▶ _Provided entries_
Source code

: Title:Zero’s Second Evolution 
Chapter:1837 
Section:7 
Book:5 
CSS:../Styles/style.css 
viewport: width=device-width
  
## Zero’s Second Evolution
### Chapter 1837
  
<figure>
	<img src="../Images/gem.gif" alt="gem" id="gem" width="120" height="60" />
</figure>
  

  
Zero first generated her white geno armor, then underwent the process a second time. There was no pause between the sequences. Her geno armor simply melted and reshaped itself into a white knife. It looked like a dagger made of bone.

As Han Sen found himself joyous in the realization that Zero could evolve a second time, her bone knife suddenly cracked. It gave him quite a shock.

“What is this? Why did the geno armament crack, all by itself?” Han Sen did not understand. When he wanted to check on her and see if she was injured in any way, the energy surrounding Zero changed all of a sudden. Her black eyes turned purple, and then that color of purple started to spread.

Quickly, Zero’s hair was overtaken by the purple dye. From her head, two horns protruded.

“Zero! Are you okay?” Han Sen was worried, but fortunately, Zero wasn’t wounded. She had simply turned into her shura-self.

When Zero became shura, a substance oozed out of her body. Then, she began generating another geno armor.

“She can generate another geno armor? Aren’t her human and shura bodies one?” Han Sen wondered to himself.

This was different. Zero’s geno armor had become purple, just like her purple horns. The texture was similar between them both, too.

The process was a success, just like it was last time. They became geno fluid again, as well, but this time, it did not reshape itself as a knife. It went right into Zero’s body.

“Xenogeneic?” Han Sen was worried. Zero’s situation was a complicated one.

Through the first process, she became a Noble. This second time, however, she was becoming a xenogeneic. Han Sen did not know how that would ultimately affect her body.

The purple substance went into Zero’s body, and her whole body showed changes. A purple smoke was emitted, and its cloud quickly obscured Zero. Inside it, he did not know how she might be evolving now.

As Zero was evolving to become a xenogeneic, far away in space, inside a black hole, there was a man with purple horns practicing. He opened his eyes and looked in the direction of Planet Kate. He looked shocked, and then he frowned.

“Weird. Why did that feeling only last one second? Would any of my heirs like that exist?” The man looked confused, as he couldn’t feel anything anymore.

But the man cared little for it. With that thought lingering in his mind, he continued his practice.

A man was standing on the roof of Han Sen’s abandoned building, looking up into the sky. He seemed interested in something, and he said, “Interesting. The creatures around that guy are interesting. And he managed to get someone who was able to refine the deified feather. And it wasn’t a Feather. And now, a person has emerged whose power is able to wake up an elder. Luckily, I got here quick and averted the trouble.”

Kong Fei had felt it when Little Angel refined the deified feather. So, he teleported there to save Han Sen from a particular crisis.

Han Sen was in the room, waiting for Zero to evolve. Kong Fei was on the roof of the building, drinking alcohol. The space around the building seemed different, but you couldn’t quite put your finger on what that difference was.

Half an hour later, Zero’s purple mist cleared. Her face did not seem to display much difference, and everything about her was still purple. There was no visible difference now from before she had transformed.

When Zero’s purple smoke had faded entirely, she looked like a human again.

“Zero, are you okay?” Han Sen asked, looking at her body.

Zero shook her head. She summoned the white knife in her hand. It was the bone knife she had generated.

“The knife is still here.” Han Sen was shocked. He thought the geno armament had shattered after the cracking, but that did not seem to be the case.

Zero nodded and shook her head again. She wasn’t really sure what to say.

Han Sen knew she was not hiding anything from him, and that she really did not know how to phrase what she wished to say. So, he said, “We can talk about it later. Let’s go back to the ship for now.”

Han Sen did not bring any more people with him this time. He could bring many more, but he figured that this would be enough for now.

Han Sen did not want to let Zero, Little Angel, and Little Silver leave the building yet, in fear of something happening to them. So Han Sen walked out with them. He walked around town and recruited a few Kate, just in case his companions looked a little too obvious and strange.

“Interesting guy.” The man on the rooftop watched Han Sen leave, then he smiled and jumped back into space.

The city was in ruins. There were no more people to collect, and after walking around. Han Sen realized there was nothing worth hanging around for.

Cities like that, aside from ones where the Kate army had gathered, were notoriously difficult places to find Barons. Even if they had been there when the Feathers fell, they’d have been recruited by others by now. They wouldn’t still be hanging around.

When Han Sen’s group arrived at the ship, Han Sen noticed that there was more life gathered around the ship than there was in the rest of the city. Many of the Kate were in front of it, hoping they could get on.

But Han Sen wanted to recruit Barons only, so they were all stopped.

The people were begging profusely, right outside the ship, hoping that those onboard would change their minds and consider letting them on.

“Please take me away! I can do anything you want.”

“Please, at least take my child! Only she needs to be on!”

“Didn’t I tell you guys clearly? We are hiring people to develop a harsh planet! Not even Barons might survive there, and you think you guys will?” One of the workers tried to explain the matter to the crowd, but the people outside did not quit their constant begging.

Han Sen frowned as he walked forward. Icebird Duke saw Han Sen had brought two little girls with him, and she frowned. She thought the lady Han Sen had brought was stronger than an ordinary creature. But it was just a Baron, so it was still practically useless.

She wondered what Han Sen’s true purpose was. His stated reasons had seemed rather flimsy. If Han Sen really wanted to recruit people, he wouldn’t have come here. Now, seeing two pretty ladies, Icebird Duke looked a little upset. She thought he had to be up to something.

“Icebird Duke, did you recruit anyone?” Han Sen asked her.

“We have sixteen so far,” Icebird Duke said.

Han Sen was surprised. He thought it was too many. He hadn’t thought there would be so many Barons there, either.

▶ _What to do_
Copy the chapter text from the line that contains "As Zero was" through the line that contains "feel anything anymore.", keeping both of those lines and every character as it appears in the item.

▶ _Completed task_
As Zero was evolving to become a xenogeneic, far away in space, inside a black hole, there was a man with purple horns practicing. He opened his eyes and looked in the direction of Planet Kate. He looked shocked, and then he frowned.

“Weird. Why did that feeling only last one second? Would any of my heirs like that exist?” The man looked confused, as he couldn’t feel anything anymore.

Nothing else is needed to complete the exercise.